[RECORDED DATA Boundary: Start]

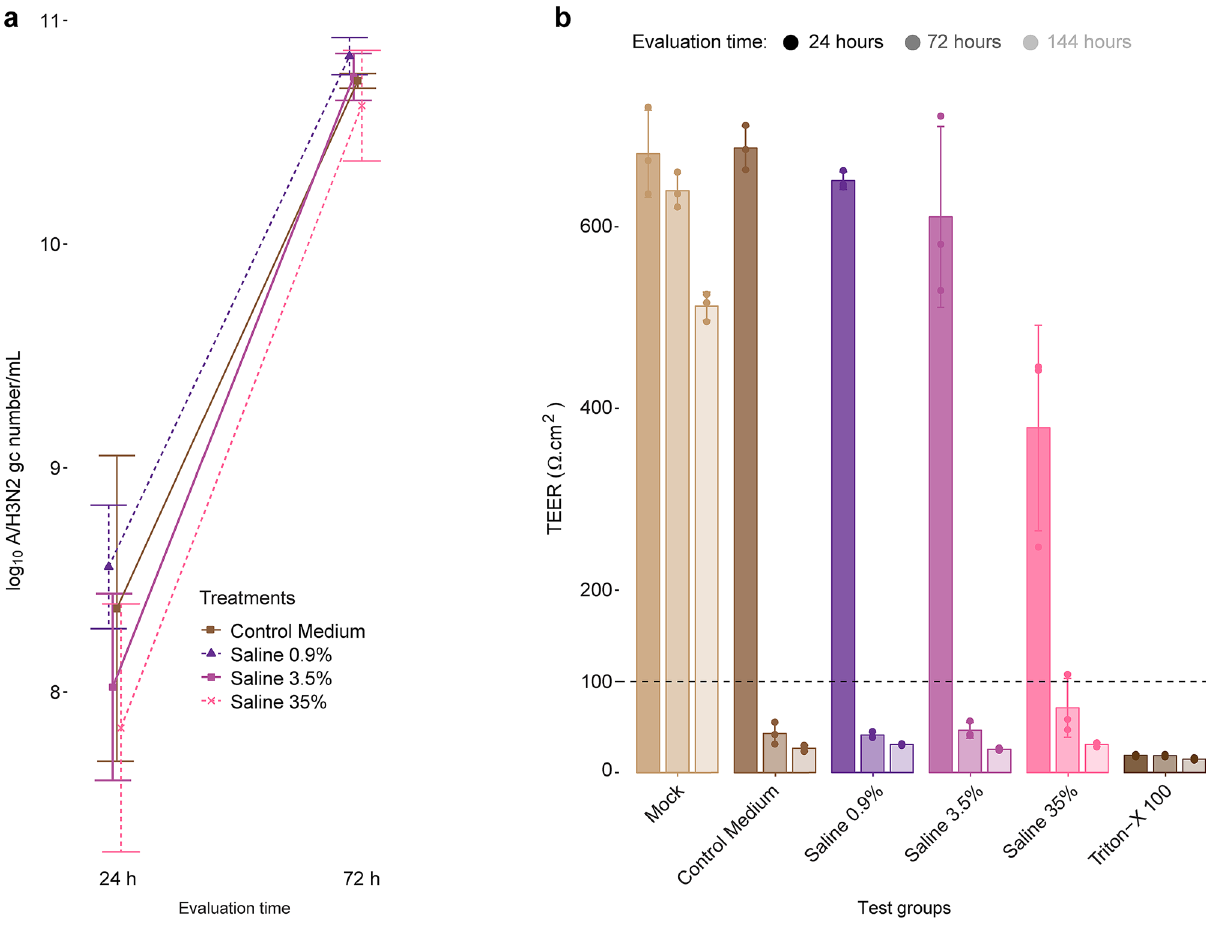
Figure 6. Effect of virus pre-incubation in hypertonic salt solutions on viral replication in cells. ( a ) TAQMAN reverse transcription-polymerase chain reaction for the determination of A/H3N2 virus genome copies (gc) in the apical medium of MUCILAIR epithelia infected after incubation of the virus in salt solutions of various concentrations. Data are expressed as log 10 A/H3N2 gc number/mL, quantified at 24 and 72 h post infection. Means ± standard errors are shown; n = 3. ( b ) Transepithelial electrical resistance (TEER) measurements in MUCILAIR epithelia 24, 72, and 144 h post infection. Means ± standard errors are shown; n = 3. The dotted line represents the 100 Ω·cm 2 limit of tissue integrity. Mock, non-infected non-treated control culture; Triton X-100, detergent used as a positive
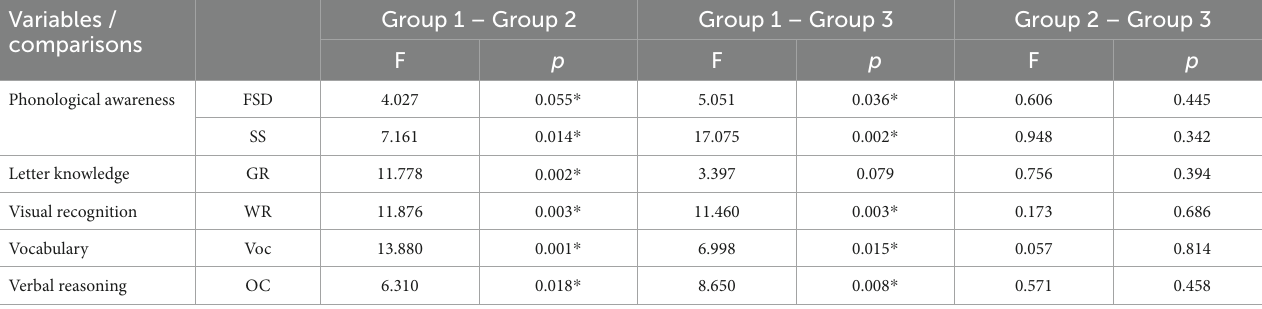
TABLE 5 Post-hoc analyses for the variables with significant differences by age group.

[RECORDED DATA Boundary: End]
[RECORDED DATA Boundary: Start]

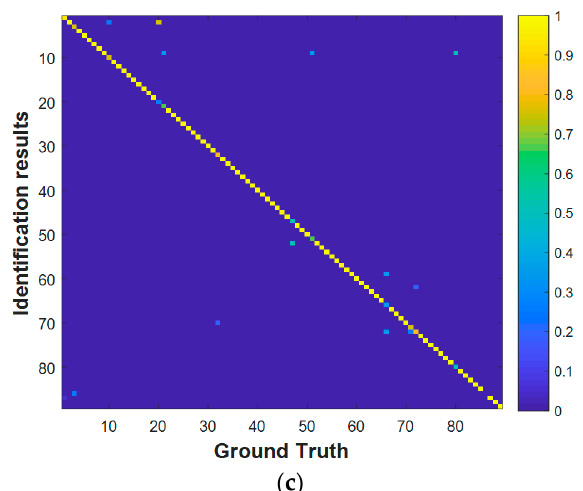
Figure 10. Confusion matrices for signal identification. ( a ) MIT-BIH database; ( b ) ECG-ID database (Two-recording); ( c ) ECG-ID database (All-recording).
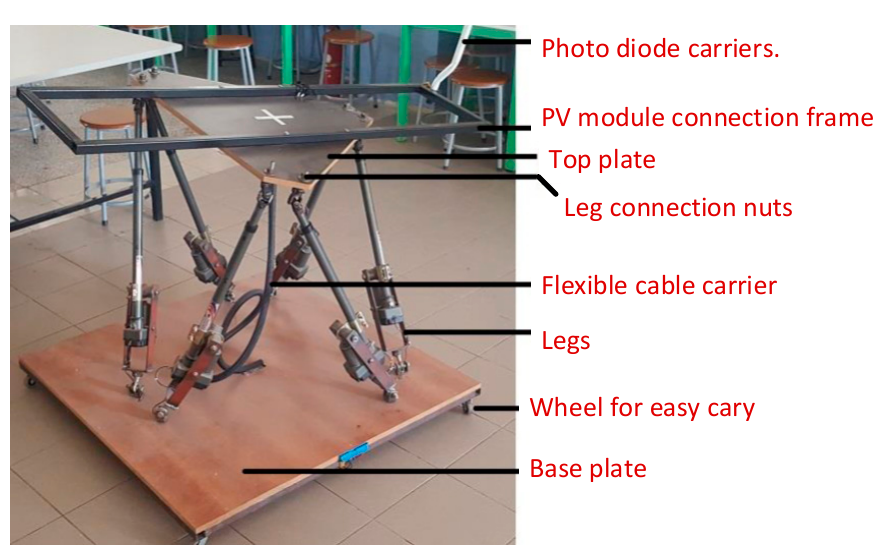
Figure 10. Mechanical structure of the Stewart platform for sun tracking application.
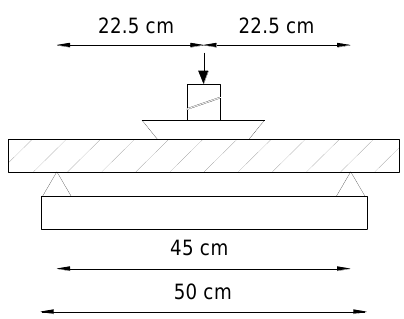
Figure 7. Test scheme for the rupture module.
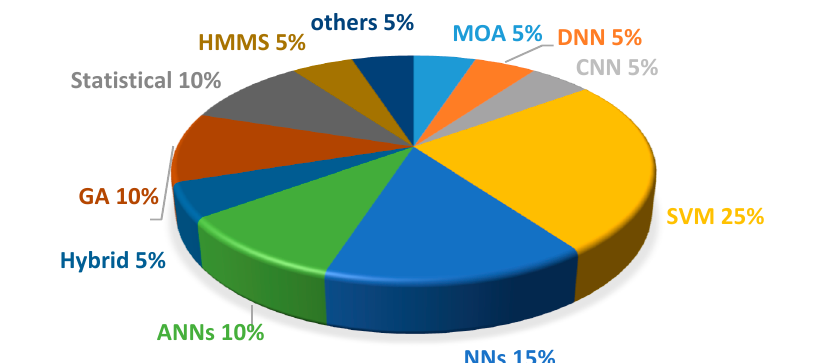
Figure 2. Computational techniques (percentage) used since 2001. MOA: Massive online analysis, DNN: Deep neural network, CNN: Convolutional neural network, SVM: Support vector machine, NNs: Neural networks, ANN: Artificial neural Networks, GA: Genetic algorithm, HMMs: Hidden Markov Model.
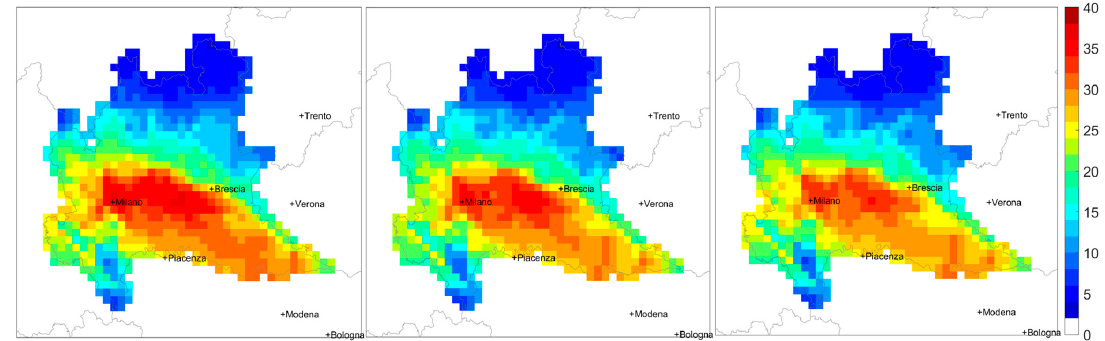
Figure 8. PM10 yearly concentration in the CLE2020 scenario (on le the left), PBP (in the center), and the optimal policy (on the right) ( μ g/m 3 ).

[RECORDED DATA Boundary: End]

• DESCRIPTION OF THE TASK:
Each line from the one that contains "Figure 10. Confusion" down to the one that contains "Figure 8. PM10" is to be returned exactly as it stands above, both ends included, with pictures removed.

• PROBLEM SOLUTION:
Figure 10. Confusion matrices for signal identification. ( a ) MIT-BIH database; ( b ) ECG-ID database (Two-recording); ( c ) ECG-ID database (All-recording).
Figure 10. Mechanical structure of the Stewart platform for sun tracking application.
Figure 7. Test scheme for the rupture module.
Figure 2. Computational techniques (percentage) used since 2001. MOA: Massive online analysis, DNN: Deep neural network, CNN: Convolutional neural network, SVM: Support vector machine, NNs: Neural networks, ANN: Artificial neural Networks, GA: Genetic algorithm, HMMs: Hidden Markov Model.
Figure 8. PM10 yearly concentration in the CLE2020 scenario (on le the left), PBP (in the center), and the optimal policy (on the right) ( μ g/m 3 ).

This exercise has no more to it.